Thursday, December 13, 2012
An Altarpiece to Clay Street
When I left Louisville in early August this year it was a whirlwind affair. After 8 years, Louisville had become the first city that felt like my home. My siblings have established careers there, my mother and grandmother live and care for eachother there, my father and his family live only an hour away and I have more genuine friends, mentors and supporters living in Derby City than I can count. And so a new career in Lincoln Nebraska posed as much an opportunity for turmoil as happiness.
With some help from my family and friends, I made the accumulated material, emotional and lawful presence of a life in Kentucky mobile enough to re-emerge hundreds of miles west of my home. And I went alone.
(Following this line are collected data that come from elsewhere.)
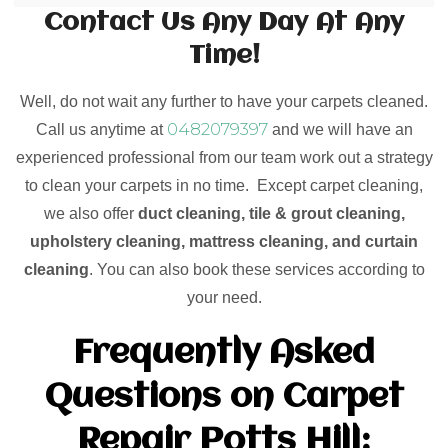
Contact Us Any Day At Any
Time!
Well, do not wait any further to have your carpets cleaned.
0482079397
Call us anytime at
and we will have an
experienced professional from our team work out a strategy
to clean your carpets in no time. Except carpet cleaning,
we also offer
duct cleaning, tile & grout cleaning,
upholstery cleaning, mattress cleaning, and curtain
cleaning
. You can also book these services according to
your need.
Frequently Asked
Questions on Carpet
Repair Potts Hill:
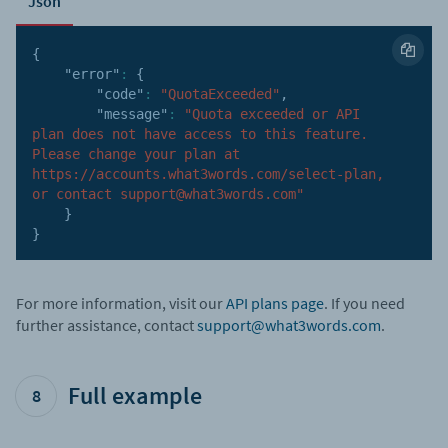
Json
{
"error"
:
{
"code"
:
"QuotaExceeded"
,
"message"
:
"Quota exceeded or API 
plan does not have access to this feature. 
Please change your plan at 
https://accounts.what3words.com/select-plan, 
or contact support@what3words.com"
}
}
For more information, visit our
API plans page
. If you need
further assistance, contact
support@what3words.com
.
Full example
8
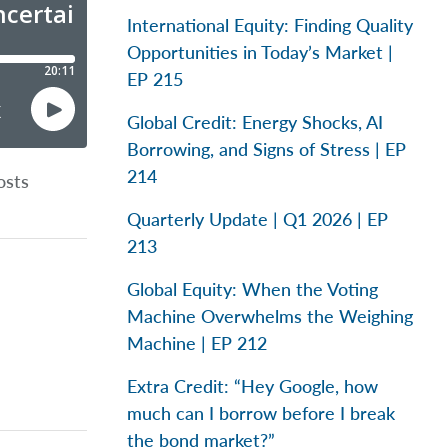
International Equity: Finding Quality
Opportunities in Today’s Market |
EP 215
Global Credit: Energy Shocks, AI
Borrowing, and Signs of Stress | EP
214
osts
Quarterly Update | Q1 2026 | EP
213
Global Equity: When the Voting
Machine Overwhelms the Weighing
Machine | EP 212
Extra Credit: “Hey Google, how
much can I borrow before I break
the bond market?”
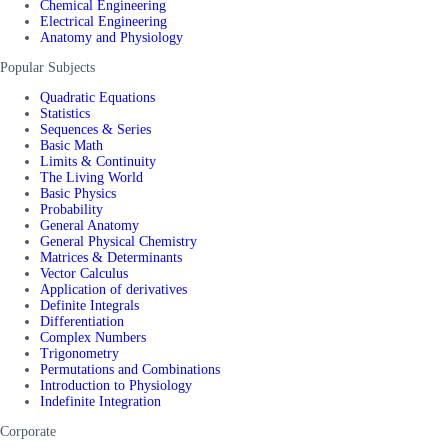
Chemical Engineering
Electrical Engineering
Anatomy and Physiology
Popular Subjects
Quadratic Equations
Statistics
Sequences & Series
Basic Math
Limits & Continuity
The Living World
Basic Physics
Probability
General Anatomy
General Physical Chemistry
Matrices & Determinants
Vector Calculus
Application of derivatives
Definite Integrals
Differentiation
Complex Numbers
Trigonometry
Permutations and Combinations
Introduction to Physiology
Indefinite Integration
Corporate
The morning that I packed up everything the movers would not and a week's worth of bare necessities from my apartment on Clay Street I left an altarpiece against the frequently graffitied flood wall about 100 feet outside my front door.
I had collected wood shaped like parts of a skeleton for the past 3 years while I was in grad school. My ultimate intention was to create a human marrionette, attached to this mysterious backdrop covered in the text of a language I'd created. Although I never found all of my bones, I had the semblance of a human skeleton well in place, so with no room or way to take these things with me, I laid them against the floodwall, the canvas of the adolescent rebels in the skate park a block towards the interstate from me. I left myself a little grave in Louisville, KY, for the life I had created in the past 8 years, but which, like all things I finally had to let go.
I have a new life in Nebraska, now and I will have many more new lives in the future. I hope one day, I get another chapter in Louisville, but it will be a new life as well. And while I look back with fond memories, I try to remember that the only life I could have there in the future will be a new one.